Effect of Enteral Albumin on Healing of Superficial Partial Thickness Fresh Flame Burns of Adults

October 23, 2018 updated by: King Edward Medical University

Patients with 10 to 20% Superficial partial thickness fresh flame burn will be recruited. Burn thickness will be confirmed by using Laser Doppler. After randomly allocating into two groups, one group will receive enteral supplemental albumin in the form of boiled egg along with routine diet while other group will receive only routine diet.

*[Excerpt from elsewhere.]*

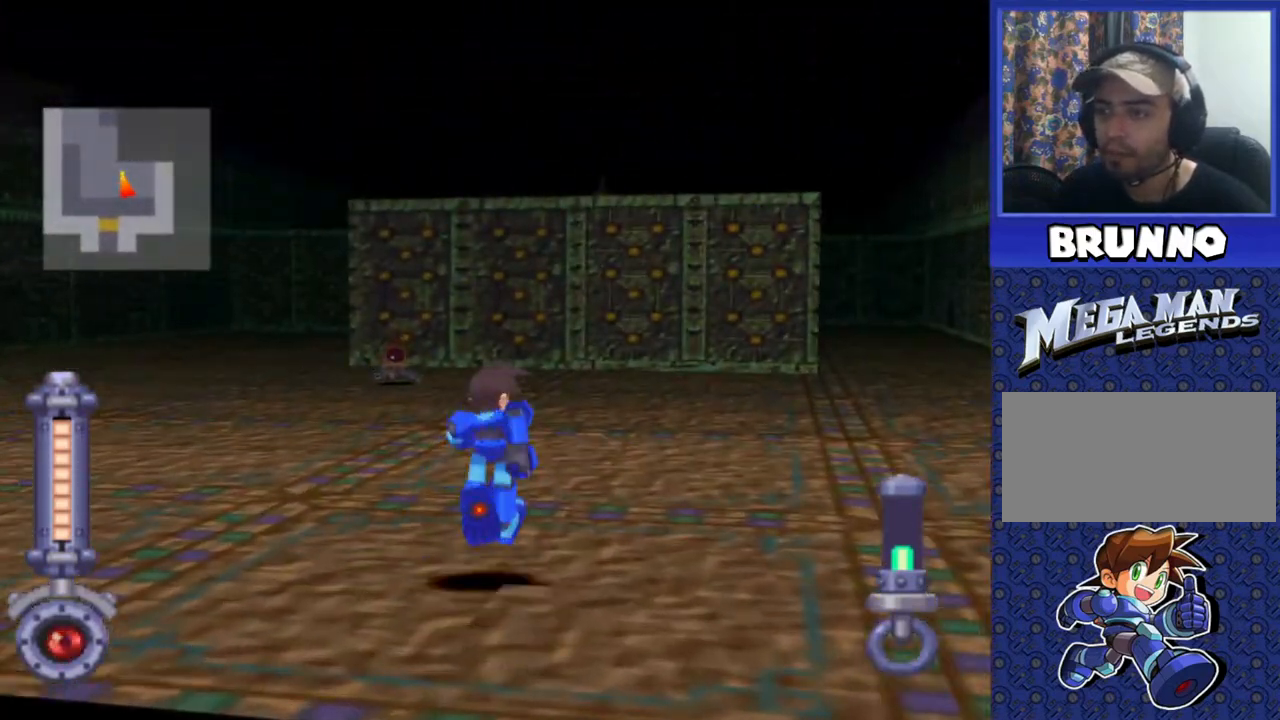
{"buttons": ["DPAD_UP"], "events": [[300, "DPAD_RIGHT", "down"], [333, "DPAD_RIGHT", "up"]]}
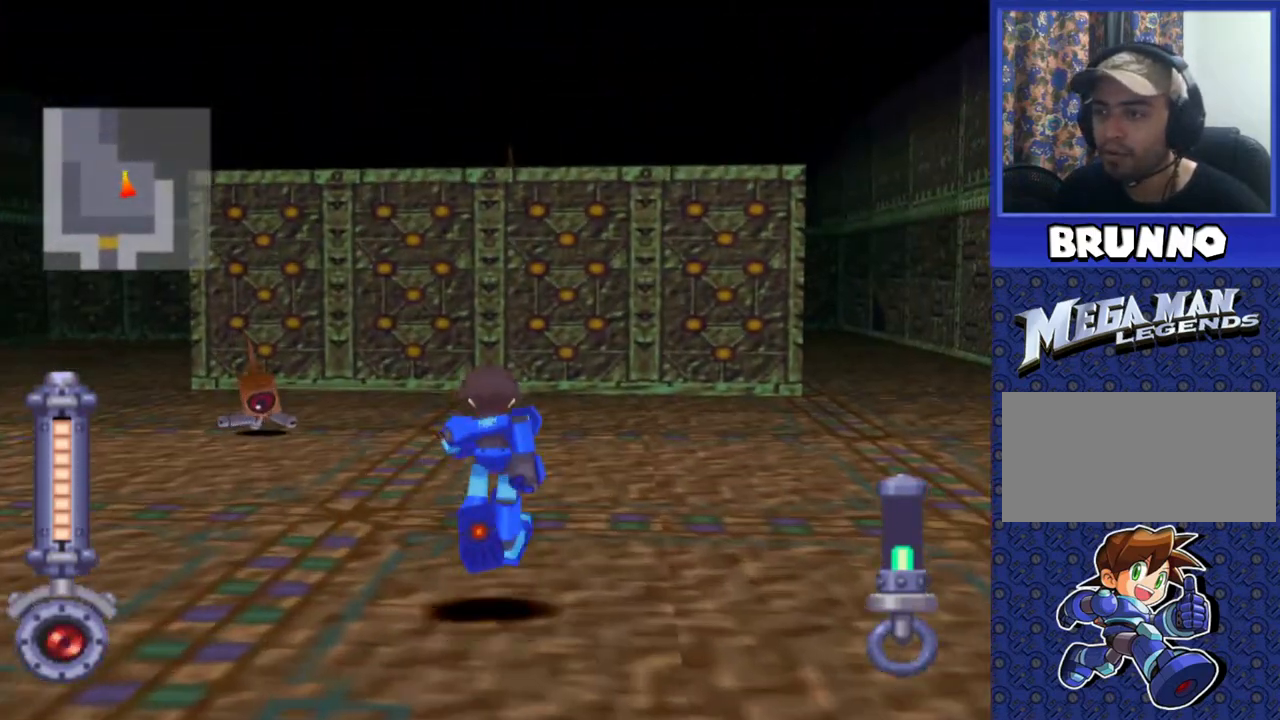
{"buttons": ["DPAD_UP"], "events": []}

Effect of burn healing will be noted in terms of epithelization, oedema, pain and redness and days of hospital stay

Study Overview

Status

Unknown

Detailed Description

Burn is an insult to the living tissues typically skin leading to coagulative necrosis due to extreme of temperature, electricity or chemicals. Burn injuries are a global public health problem with physical, psychological, social and economic implications on patients, their families and society as a whole. According to WHO, about 265,000 people die each year due to burn injuries. Vast majority of burn cases occur in middle and low socioeconomic groups of society. Any age group can be the victim of burn but people belonging to actively working class i.e. young adults (18-40yr) are more susceptible to burn injury. The most common sites of burn occurrence are domestic kitchen and workplaces from upset of receptacles containing hot liquids or directly from flames, electricity or cook stove burst.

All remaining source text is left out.